Giant technology investor SoftBank has made its first foray into Africa, making its first bet in Nigerian mobile payments platform OPay. The firm’s Vision Fund 2 led a $400 million funding round for the FinTech company, valuing it at $2 billion, Bloomberg reported on Monday (Aug. 23).

“We believe our investment will help the company extend its offering to adjacent markets and replicate its successful business model in Egypt and other countries in the region,” Kentaro Matsui, a managing partner at the SoftBank Vision Fund, said on behalf of the company.

This news comes a few months after PYMNTS reported that the Chinese-backed and Africa-focused FinTech was in talks to raise up to $400 million at a $1.5 billion valuation from a group of investors.

Read more: Nigerian Payments Giant OPay In Talks To Raise $400 Million At $1.5 Billion Valuation

The capital injection from SoftBank also drew participation from existing investors including Sequoia Capital China, Redpoint China, Source Code Capital and SoftBank Ventures Asia. Two new investors, DragonBall Capital and 3W Capital, also took part in the financing round, according to the Bloomberg report.

In an emailed statement to Bloomberg, OPay Chief Executive Officer Yahui Zhou said that the company “wants to be the power that helps emerging markets reach a faster economic development.”

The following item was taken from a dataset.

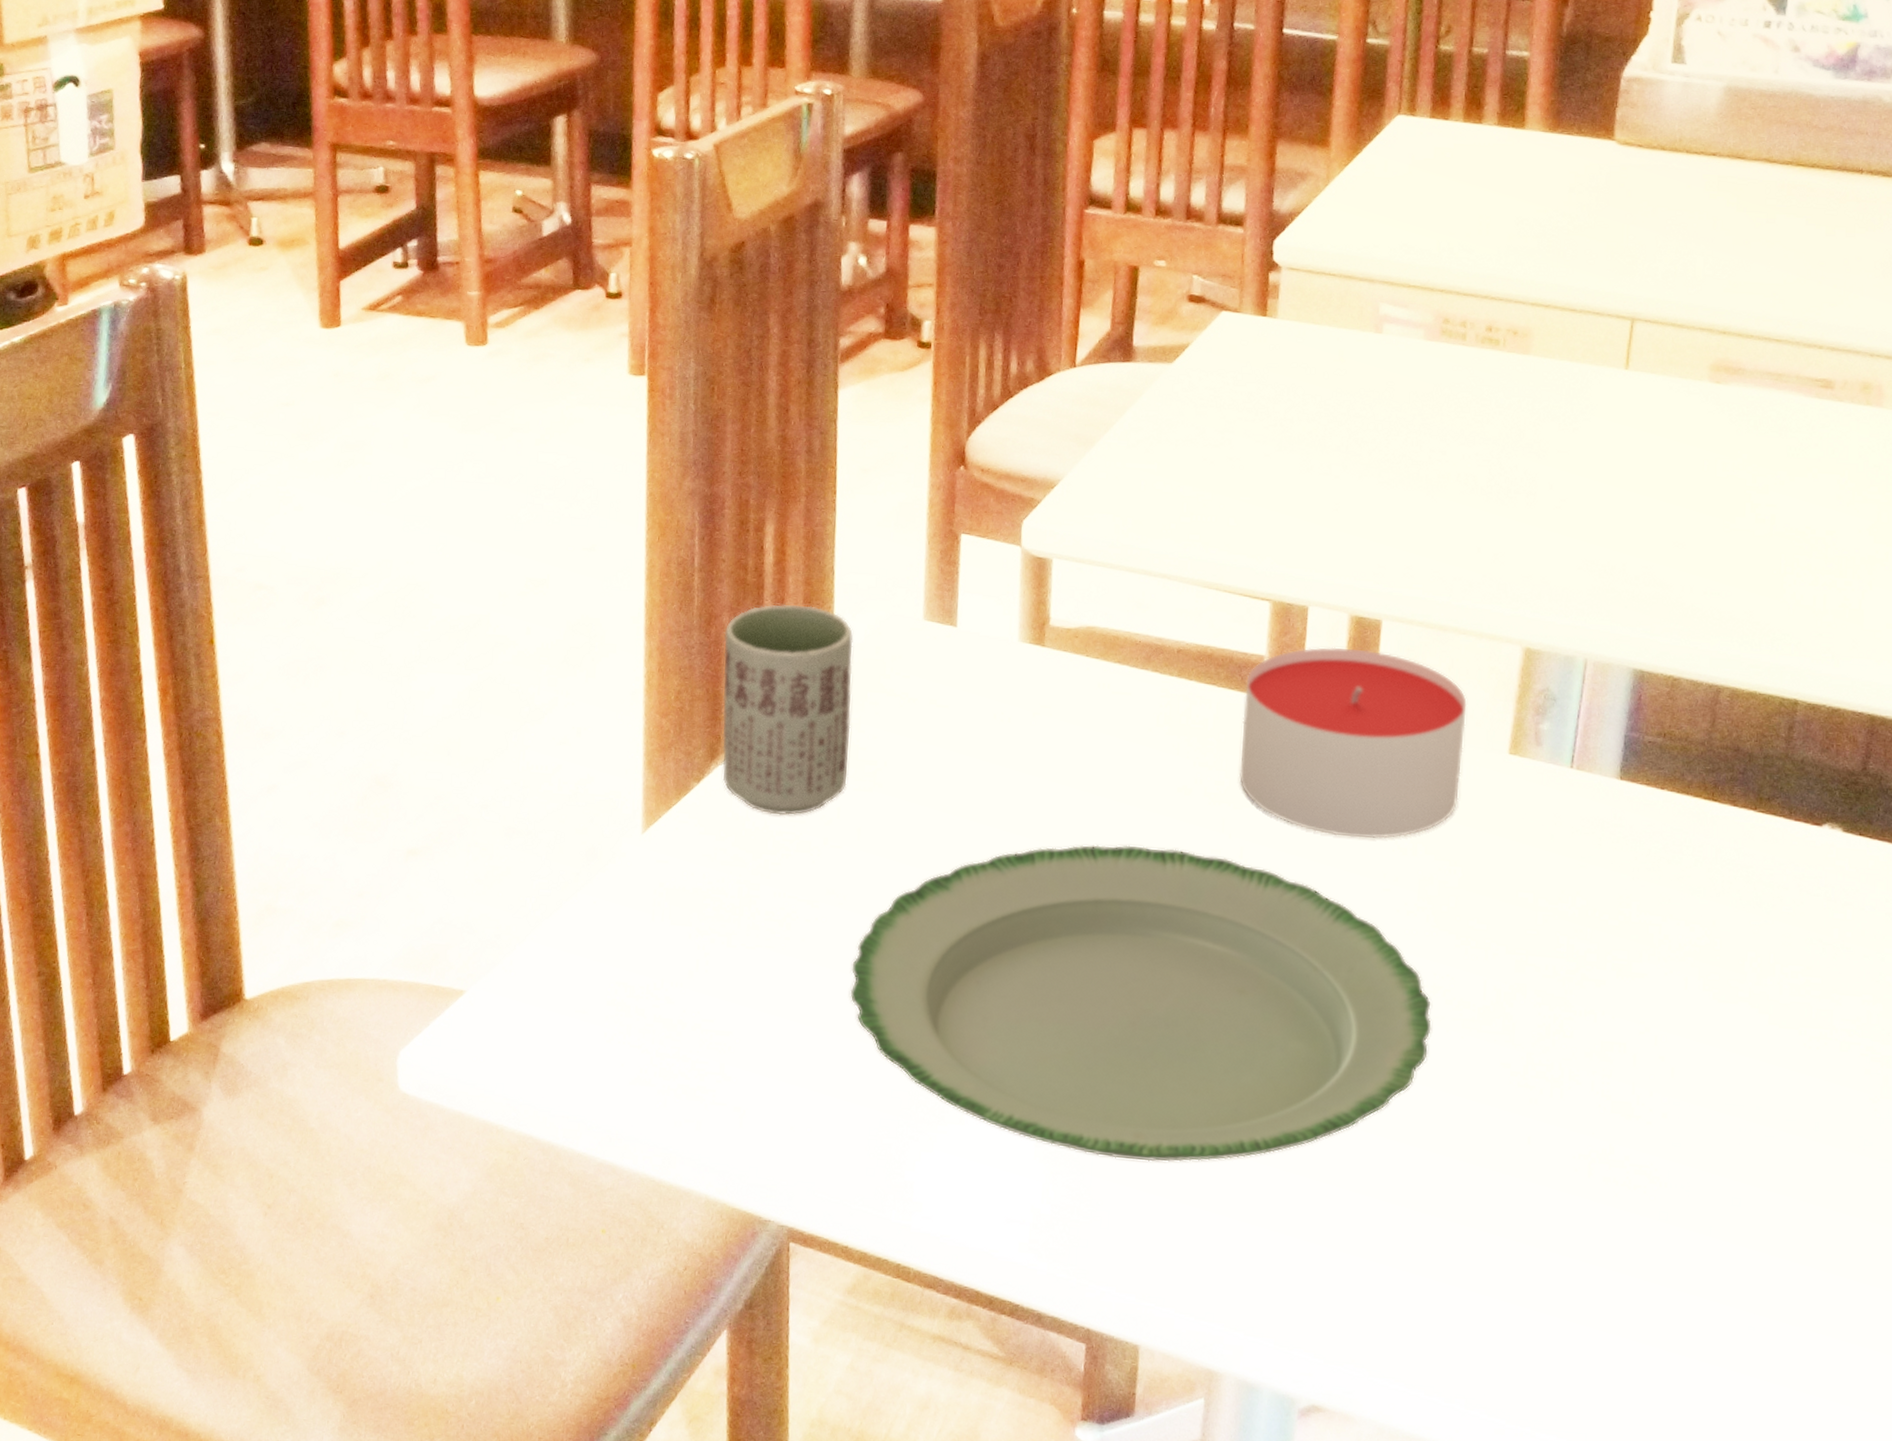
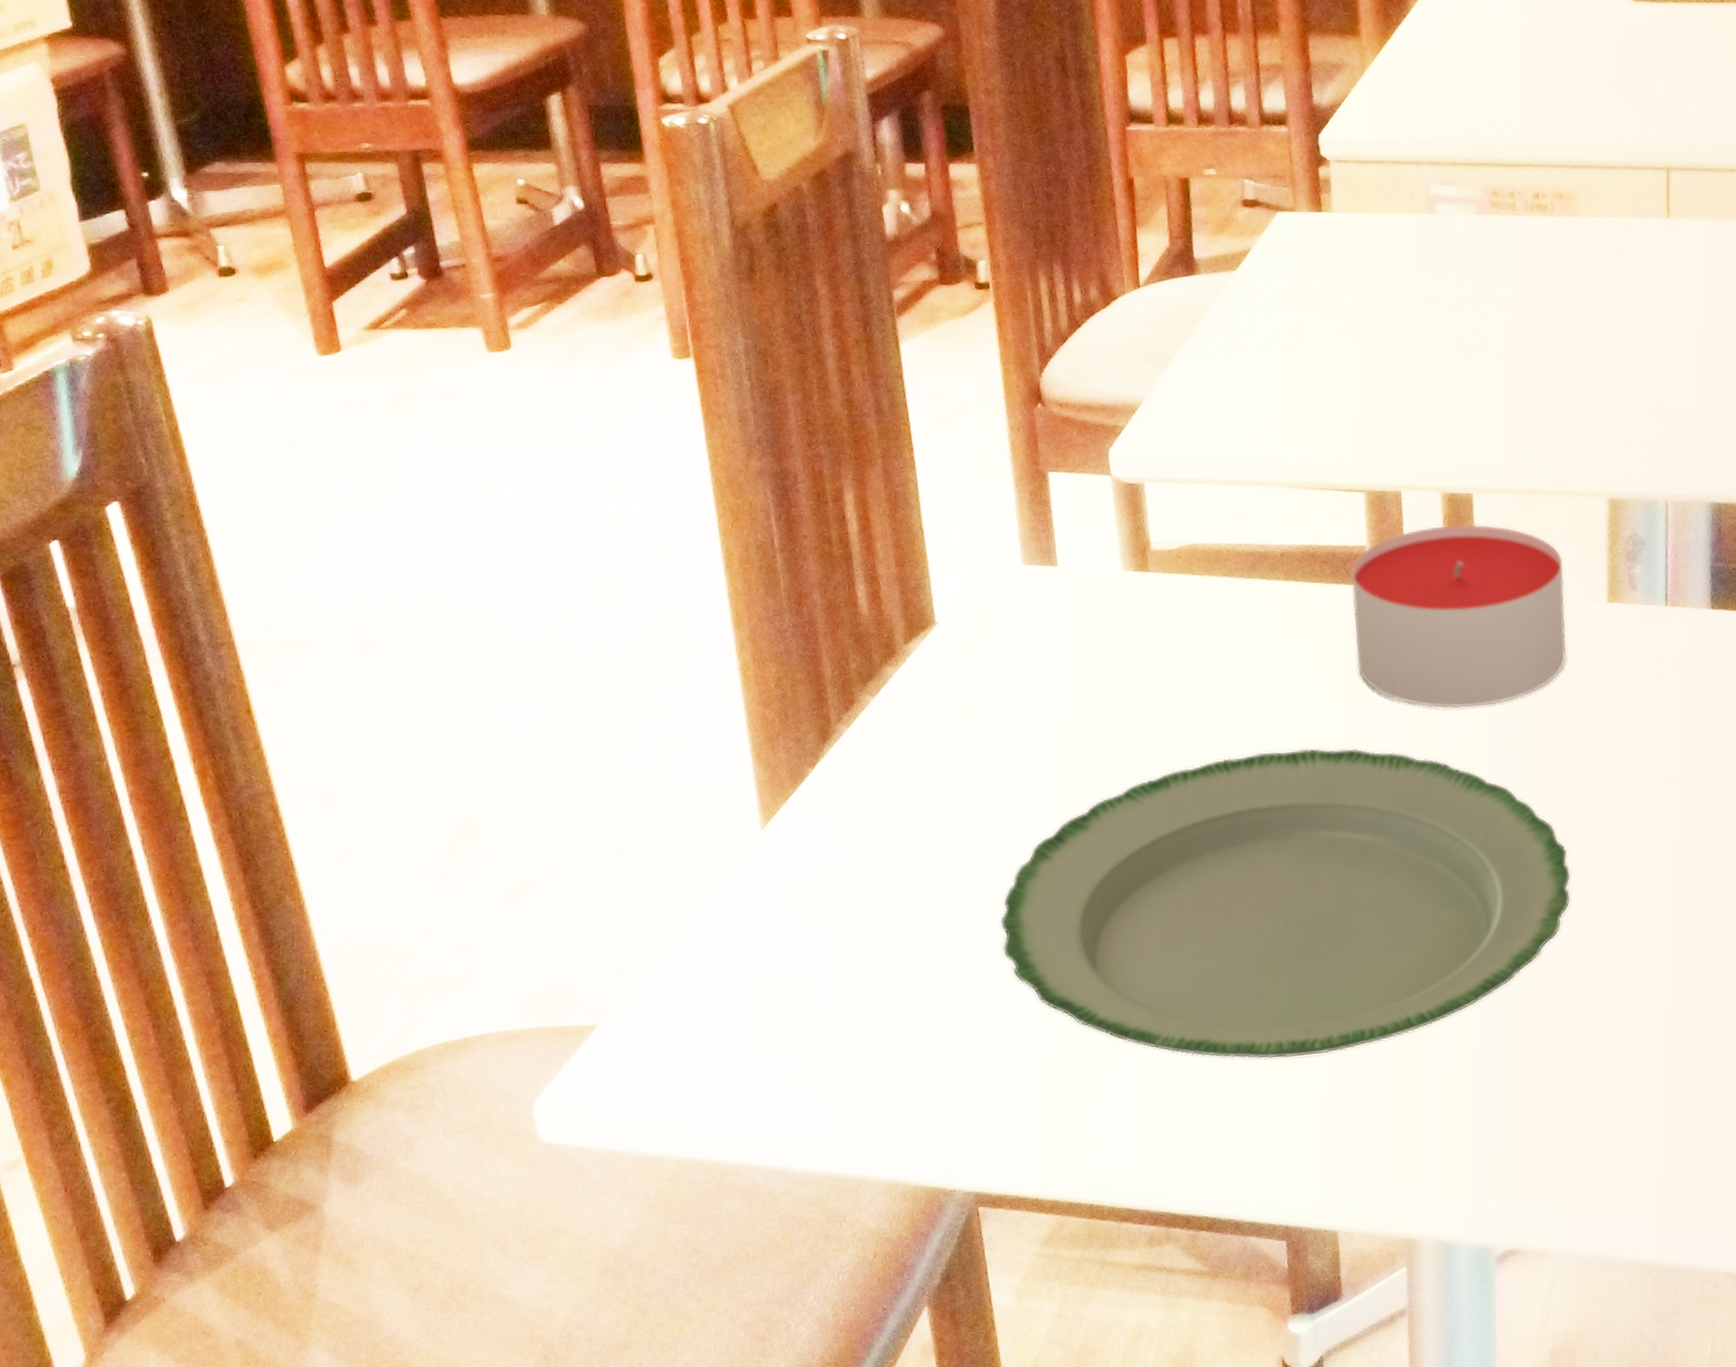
cup: present [722,604,853,815] -> none [817,569,968,787]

As PYMNTS previously reported, the payments firm processed $2 billion payments in December 2020, up from $1.4 billion in October 2020. Founded in 2018, the company secured $50 million and $120 million in its Series A and Series B round, respectively, and is looking to continue expanding in other African countries after launching in Egypt this year. The company has also revealed plans to launch debit cards this year, which will be directly linked to users’ OPay wallets.

The platform once seemed to be targeting a “super-app” strategy, but that dream was cut short after its ride-hailing and bike-sharing services were closed down following a government ban in Nigeria and the impact of the COVID-19 pandemic.